Aussies eat more ultra-processed foods than ever before, with busy lifestyles and personal choices often taking the blame as casual factors.
But new research reveals the reality to be much more complex. The new research is published in the journal Obesity Reviews with co-authors from Deakin University, University of Sydney, University of Auckland and United Nations University International Institute for Global Health.
“Evidence shows that ultra-processed foods make up over 40% of Australians’ daily energy intake, with significant consequences for our health and the environment,” says Dr. Benjamin Wood from the Global Center for Preventive Health and Nutrition (GLOBE) in the Institute for Health Transformation at Deakin University.

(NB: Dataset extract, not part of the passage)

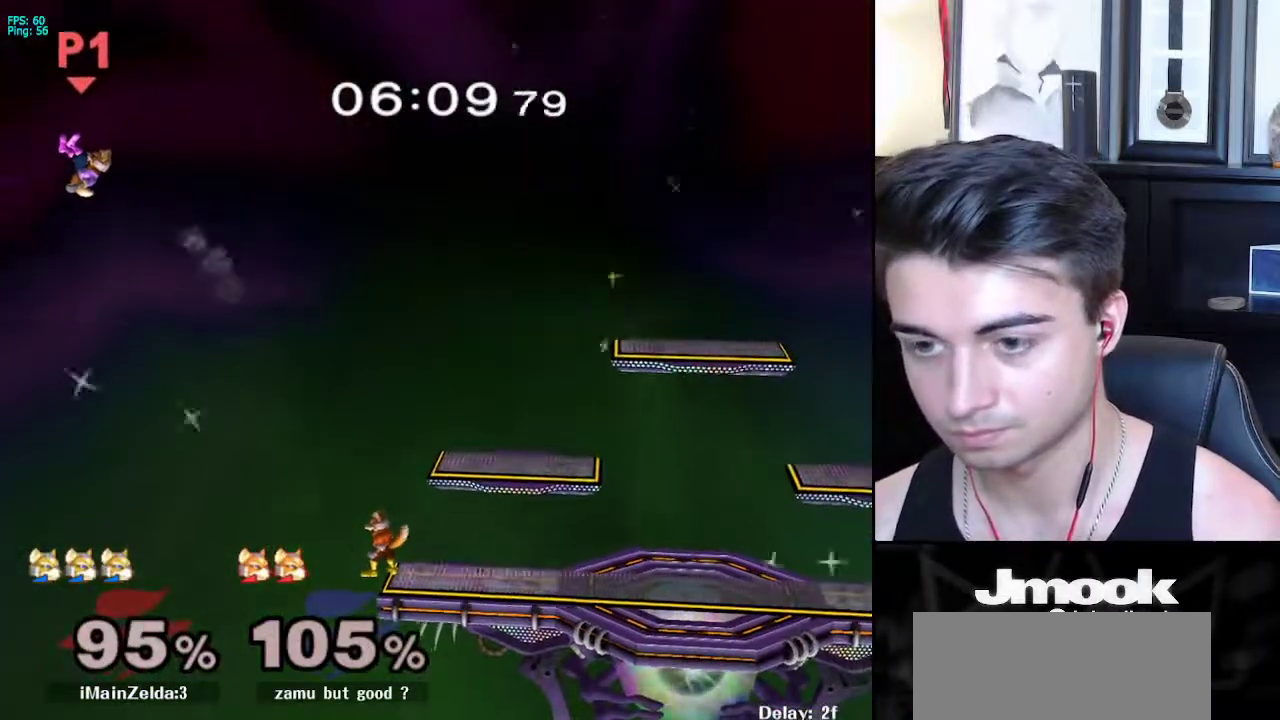
{"buttons": [], "left_stick": "right", "right_stick": "center", "events": []}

“Our new research describes multiple factors that interact to exploit consumers and limit their access to healthier food options in the real world.”
Ultra-processed foods have many industrial ingredients, and include lollies, packaged snacks, reconstituted meats and some breakfast cereals. Studies link escalating intake with obesity and diet-related illness in Australia and across the world.
In the new paper, researchers used an approach known as “systems thinking” to consider key factors involved in the increasing dominance of ultra-processed foods in our diets. This allowed them to gain a perspective on the bigger picture relating to consumption and production patterns.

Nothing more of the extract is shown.